There comes a time in all online entrepreneurs’ lives where we question the inordinate amounts of time we spend managing our social channels.

Sourcing, posting, engaging…and doing it all over again the next day.

Most of the time, we love what we do.

But sometimes, we get tired.

Online tools like Bulkly can help alleviate the constant pressure of having to keep up with daily sourcing and scheduling, but there are times when the idea of outsourcing your social media marketing sounds like the way to go. Especially when a new project is consuming our time and energy.

Have you ever considered outsourcing your social media management?

If you have, you know that there are many points and factors you’ll need to have on your radar in order to make the right decision. Costs, logistics, consistency, time, control…

Sorting it all out is a job in and of itself.

But you can gain some major benefits by hiring an outside agency to handle your social media channels. You can transfer the time you spend engaging and monitoring into building out a new tool or putting greater focus into writing fresh content for your blog.

Hiring an agency team also affords you more hands on deck, while avoiding the costs of benefits and office accommodations required when hiring new employees.
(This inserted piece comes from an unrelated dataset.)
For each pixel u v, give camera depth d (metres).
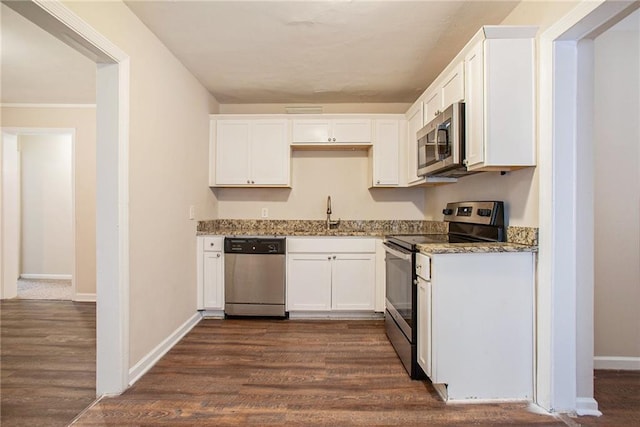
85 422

An agency may even have more or different skills to offer your team, in areas such as photography, design or copywriting.

But are you really ready to hand over the reins to an outside agency? To give up control of your business, your brand, your baby?

I’m sure you hesitate when faced with that question. Chances are that your mind goes everywhere all at once.

But I’m going to do you a solid – I’m going to outline and explain the major factors on the table when making the decision to hire an agency and push “go” on outsourcing the management of your collection of social media channels.

Here’s eight things to consider before you sign that agency contract to outsource social media.

1. Do You Have a Budget to Outsource Social Media?

How much do you have to spend?

Let’s be honest. At the end of the day, it’s all about the money.

Yes, time is money. But money is money, too.

So you need to consider if you even have the resources to invest in a whole other team of outsiders to take over your daily social duties. Granted, hiring an agency is more affordable in the long run than hiring the same number of internal employees, as you won’t need to consider certain additional expenses such as benefits, office equipment, larger facilities, etc.

But if what you’re wanting from an agency is outside of your budget, you may need to consider keeping things in-house for the time being.

Another consideration would be to hire an agency to take the edge off your daily social duties by only taking over management of one or two of your channels. This way, you could hand over of say, the posting of photos to your Instagram and Pinterest accounts, while devoting greater focus to your Twitter and Facebook posts and investing the time saved into your blog.

But don’t settle. And beware of discounts.

There’s a reason why a certain agency may be offering discounted services. They may have less experience. Or a bad reputation. Or management that is overworking their employees.

All of these circumstances will end badly for you and your business if you blindly jump into a relationship with an agency you can afford over one that may be priced a bit higher, but has the experience, reputation and staff to keep your social channels running smoothly.

2. Can You Give Up Control of Your Social Media Accounts?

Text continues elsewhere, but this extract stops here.